For a four-wheeler, it’s pretty light – 92 pounds – which might help explain its extraordinary range. Its max weight load is 300 pounds. It disassembles into five pieces, with the heaviest one weighing 28 pounds. The pieces easily fit into the trunk of a car, the back of a van or in the storage compartment of an RV (not included).
The three-position seat is rated as very comfortable by users who left reviews, and tall persons who might not fit on other four-wheelers at least have a chance on this one. It’s more a matter of leg length than overall height.
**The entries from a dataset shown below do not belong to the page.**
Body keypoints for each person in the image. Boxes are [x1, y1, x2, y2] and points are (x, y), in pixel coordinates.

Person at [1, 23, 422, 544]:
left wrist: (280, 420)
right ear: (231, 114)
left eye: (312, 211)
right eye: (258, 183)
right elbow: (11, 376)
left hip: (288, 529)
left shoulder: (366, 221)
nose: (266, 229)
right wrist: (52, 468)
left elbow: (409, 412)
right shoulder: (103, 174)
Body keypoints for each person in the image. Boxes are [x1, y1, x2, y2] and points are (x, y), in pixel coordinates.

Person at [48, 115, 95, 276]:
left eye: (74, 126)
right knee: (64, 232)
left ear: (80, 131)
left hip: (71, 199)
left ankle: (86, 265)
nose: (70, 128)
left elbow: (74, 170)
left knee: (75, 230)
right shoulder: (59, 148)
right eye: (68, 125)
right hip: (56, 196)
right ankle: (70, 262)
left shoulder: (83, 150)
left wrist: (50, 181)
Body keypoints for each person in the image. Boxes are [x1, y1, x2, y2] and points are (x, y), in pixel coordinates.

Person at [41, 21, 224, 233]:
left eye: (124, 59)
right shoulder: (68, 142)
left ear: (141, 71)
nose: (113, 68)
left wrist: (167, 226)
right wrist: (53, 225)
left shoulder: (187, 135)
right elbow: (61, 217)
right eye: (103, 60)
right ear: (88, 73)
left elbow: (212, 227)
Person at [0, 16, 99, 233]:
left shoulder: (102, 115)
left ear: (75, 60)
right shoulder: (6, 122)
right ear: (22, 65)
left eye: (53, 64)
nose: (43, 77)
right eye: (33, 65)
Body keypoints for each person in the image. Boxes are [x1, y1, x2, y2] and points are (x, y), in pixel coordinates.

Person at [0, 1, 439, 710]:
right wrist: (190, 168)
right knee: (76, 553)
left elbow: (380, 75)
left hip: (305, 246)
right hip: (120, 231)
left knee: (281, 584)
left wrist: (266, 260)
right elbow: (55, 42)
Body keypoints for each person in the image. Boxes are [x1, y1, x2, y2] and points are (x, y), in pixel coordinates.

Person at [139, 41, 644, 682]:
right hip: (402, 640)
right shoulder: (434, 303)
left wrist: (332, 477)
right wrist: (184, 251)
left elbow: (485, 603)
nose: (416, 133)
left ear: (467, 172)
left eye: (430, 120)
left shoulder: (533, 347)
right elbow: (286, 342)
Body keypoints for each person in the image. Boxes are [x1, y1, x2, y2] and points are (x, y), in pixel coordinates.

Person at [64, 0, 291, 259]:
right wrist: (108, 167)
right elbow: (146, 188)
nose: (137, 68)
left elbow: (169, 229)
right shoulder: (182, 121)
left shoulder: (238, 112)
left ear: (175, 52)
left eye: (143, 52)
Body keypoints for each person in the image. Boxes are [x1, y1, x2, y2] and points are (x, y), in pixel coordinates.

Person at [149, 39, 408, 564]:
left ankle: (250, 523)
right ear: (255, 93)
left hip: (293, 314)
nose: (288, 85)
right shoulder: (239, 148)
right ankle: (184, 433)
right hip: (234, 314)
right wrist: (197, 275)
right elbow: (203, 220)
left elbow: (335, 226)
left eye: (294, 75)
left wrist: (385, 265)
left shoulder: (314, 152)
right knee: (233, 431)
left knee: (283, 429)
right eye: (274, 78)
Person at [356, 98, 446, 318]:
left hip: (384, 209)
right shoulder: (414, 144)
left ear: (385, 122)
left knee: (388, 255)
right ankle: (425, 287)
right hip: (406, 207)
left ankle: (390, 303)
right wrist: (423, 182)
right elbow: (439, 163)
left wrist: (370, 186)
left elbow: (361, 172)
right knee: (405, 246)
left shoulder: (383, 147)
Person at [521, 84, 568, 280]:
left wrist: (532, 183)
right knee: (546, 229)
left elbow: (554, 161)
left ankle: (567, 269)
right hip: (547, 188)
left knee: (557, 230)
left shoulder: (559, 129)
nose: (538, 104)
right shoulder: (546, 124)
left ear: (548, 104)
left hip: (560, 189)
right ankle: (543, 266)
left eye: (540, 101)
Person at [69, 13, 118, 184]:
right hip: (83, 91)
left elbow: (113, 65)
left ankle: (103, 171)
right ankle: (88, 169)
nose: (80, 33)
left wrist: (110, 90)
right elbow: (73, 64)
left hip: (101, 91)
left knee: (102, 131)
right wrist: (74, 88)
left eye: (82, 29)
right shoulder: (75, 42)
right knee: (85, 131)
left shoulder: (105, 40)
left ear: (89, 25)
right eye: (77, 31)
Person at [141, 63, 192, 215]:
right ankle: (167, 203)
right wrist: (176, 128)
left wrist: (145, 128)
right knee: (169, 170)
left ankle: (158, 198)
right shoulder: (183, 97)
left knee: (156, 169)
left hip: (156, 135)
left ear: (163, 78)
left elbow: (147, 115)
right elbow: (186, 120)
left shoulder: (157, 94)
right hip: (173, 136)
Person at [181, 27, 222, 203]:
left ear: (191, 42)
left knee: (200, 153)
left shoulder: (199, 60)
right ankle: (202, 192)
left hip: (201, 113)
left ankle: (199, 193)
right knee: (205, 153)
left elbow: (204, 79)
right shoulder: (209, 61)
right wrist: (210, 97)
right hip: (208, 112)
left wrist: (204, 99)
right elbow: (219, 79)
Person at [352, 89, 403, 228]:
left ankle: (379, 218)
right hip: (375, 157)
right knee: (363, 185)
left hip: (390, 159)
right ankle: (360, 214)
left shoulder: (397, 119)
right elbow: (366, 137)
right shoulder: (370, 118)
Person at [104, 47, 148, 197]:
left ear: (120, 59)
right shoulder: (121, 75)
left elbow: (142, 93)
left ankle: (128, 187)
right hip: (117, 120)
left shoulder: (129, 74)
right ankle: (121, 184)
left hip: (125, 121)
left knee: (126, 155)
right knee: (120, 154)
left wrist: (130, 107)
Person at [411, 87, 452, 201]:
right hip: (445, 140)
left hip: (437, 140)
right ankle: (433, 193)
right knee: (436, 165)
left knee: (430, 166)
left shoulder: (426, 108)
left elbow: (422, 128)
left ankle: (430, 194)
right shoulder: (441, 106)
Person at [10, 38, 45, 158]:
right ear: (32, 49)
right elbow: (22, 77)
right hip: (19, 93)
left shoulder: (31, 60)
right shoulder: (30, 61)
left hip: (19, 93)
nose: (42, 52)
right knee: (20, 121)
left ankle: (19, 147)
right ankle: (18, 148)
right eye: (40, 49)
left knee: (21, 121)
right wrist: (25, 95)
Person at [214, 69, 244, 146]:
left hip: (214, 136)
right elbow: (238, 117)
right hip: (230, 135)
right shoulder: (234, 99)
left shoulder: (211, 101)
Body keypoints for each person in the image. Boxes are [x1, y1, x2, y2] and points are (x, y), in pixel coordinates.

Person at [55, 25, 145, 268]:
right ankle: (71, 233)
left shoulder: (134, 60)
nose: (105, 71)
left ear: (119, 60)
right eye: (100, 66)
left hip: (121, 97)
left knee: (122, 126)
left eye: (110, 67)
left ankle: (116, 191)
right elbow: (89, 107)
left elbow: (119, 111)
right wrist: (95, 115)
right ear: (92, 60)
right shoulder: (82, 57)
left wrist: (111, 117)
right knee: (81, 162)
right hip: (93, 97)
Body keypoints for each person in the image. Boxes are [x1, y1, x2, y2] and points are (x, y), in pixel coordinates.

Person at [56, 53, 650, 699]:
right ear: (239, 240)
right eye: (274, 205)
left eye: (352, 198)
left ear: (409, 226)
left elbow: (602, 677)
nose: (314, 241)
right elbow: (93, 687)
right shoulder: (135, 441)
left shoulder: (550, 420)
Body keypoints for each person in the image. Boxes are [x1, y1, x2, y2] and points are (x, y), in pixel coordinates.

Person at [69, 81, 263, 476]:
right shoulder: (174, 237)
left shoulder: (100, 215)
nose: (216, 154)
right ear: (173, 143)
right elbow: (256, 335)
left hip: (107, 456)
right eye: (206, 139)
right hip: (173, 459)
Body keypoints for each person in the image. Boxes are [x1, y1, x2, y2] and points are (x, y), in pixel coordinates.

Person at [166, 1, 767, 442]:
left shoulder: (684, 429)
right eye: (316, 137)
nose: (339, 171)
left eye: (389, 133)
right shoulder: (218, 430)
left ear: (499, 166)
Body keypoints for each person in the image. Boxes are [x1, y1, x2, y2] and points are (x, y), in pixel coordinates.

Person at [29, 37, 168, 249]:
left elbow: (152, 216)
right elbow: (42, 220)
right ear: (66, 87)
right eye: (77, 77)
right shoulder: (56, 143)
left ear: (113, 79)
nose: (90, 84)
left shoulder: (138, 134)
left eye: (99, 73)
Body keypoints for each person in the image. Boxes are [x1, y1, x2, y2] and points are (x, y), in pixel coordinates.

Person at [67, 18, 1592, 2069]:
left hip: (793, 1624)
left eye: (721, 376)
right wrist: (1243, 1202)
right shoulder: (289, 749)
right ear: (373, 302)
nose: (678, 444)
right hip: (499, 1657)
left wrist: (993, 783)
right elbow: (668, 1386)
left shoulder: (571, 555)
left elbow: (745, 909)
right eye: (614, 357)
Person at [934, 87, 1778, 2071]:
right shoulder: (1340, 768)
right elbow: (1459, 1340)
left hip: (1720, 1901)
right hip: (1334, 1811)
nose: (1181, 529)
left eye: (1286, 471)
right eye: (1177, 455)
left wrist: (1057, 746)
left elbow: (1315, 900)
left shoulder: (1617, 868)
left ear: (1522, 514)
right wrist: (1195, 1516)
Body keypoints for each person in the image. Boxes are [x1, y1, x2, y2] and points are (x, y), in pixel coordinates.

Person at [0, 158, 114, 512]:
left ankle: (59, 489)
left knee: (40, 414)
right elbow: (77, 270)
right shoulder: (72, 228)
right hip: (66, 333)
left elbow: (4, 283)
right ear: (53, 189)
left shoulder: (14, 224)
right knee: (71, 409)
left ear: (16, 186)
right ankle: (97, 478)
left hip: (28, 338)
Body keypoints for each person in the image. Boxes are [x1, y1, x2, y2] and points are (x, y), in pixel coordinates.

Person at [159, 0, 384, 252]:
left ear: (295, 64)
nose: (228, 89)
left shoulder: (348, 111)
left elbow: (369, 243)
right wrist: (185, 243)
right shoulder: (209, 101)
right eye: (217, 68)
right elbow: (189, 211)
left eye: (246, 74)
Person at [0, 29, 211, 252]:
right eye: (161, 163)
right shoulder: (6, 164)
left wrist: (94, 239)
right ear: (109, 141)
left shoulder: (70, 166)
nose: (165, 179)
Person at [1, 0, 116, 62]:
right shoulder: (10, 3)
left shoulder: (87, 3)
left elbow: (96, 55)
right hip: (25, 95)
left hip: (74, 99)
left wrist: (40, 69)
There is a lifetime warranty on the frame, and a two-year warranty on the drive train and electronics.
Let’s Get Moving!
The loss of mobility, to be able to go where you want, when you want and in the manner you want, can be devastating. The loss of mobility equals a loss of freedom, and for those stricken with a debilitating disease or who lose abilities due to age, this can create feelings of great despondency.
Medical aids can play a vital role in re-establishing a sense of freedom, and mobility scooters are a big part of that.
But buying the wrong scooter, one that constantly bangs into door frames, struggles to climb hills, loses battery power at the worst possible time, tips over, or is difficult to transport, can actually make the despondency worse.
This list is not the be-all and end-all in the world of mobility scooters. There are many quality mobility scooters in the marketplace, and it would be a wise move to thoroughly investigate all possibilities before making an investment. Hope your decision will now be a little bit wiser. Happy scooting!